= Raw data =
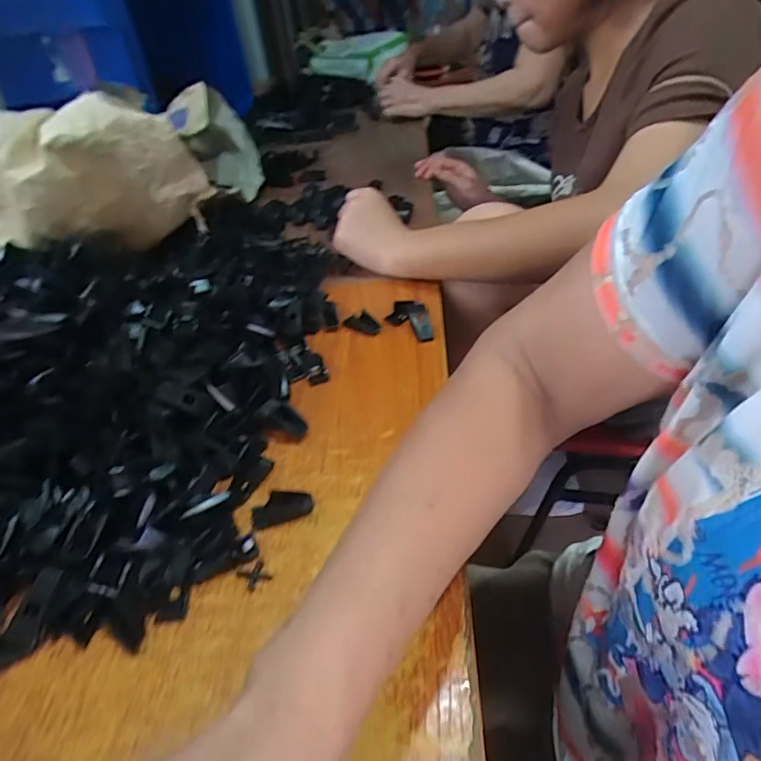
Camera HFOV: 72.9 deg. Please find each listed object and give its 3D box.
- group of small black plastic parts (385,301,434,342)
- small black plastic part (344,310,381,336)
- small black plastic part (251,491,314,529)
[{"bbox_3d":[0.028,-0.058,0.507,0.039,0.011,0.066,-9,39,-2],"label":"group of small black plastic parts"},{"bbox_3d":[-0.019,-0.059,0.515,0.040,0.013,0.018,25,49,34],"label":"small black plastic part"},{"bbox_3d":[-0.067,0.085,0.349,0.041,0.009,0.020,-16,39,-10],"label":"small black plastic part"}]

= Instructions for the task =
Copy the records exactly; no image should appear in the result.

= Task output =
Camera HFOV: 72.9 deg. Please find each listed object and give its 3D box.
- group of small black plastic parts (385,301,434,342)
- small black plastic part (344,310,381,336)
- small black plastic part (251,491,314,529)
[{"bbox_3d":[0.028,-0.058,0.507,0.039,0.011,0.066,-9,39,-2],"label":"group of small black plastic parts"},{"bbox_3d":[-0.019,-0.059,0.515,0.040,0.013,0.018,25,49,34],"label":"small black plastic part"},{"bbox_3d":[-0.067,0.085,0.349,0.041,0.009,0.020,-16,39,-10],"label":"small black plastic part"}]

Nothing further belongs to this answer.